Pub Date: Nov. 1st, 2011
ISBN: 978-1-59955-906-3
Publisher: Bonneville Books

After their father is lured from home by an evil prince, Cinder and Ella care for their sisters and hardworking but mentally absent mother. (Names excepted, this take on "Cinderella" has little in common with either Perrault’s original or Disney’s version.)
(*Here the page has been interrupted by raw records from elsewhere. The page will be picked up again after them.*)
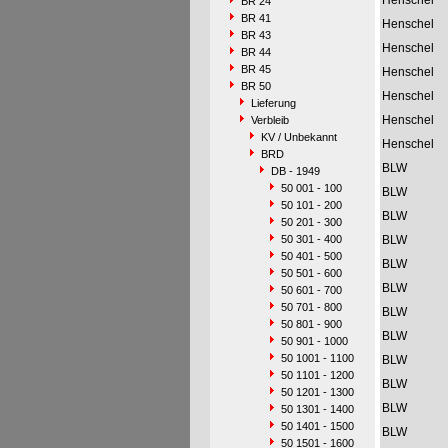
Henschel
BR 24
BR 41
Henschel
BR 43
Henschel
BR 44
BR 45
Henschel
BR 50
Henschel
Lieferung
Henschel
Verbleib
KV / Unbekannt
Henschel
BRD
BLW
DB - 1949
50 001 - 100
BLW
50 101 - 200
BLW
50 201 - 300
50 301 - 400
BLW
50 401 - 500
BLW
50 501 - 600
BLW
50 601 - 700
50 701 - 800
BLW
50 801 - 900
BLW
50 901 - 1000
50 1001 - 1100
BLW
50 1101 - 1200
BLW
50 1201 - 1300
BLW
50 1301 - 1400
50 1401 - 1500
BLW
50 1501 - 1600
Cinder toils on behalf of their spoiled sisters, but Ella resists enabling their bad behavior. Their mother barely notices (she now conflates the two as Cinderella) when Cinder leaves to take a castle job on the prince’s domestic staff. Ella soon leaves too, although her goals aren’t clear. While the tale has intriguing elements (everyone has a counterpart that is a tree, and the welfare of both are intertwined), they’re largely underdeveloped. Readers learn little about the rules or foundational beliefs governing this world. What motivates Cinder and Ella to act as they do is unclear. Their actions come across as aimless and arbitrary, despite the intrusive narrator’s heavy-handed points about perseverance and initiative, since readers lack access to the moral compass they follow—or don’t. Much of the pleasure retold fairytales offer arises from their contrast to, interaction with and comments on the original. Here, the lack of a meaningful connection with its original leaves the narrative unanchored and insubstantial.

For a taste of what’s missing, seek out Donna Jo Napoli’s Magic Circle (1993) or Rafe Martin’s Birdwing (2005).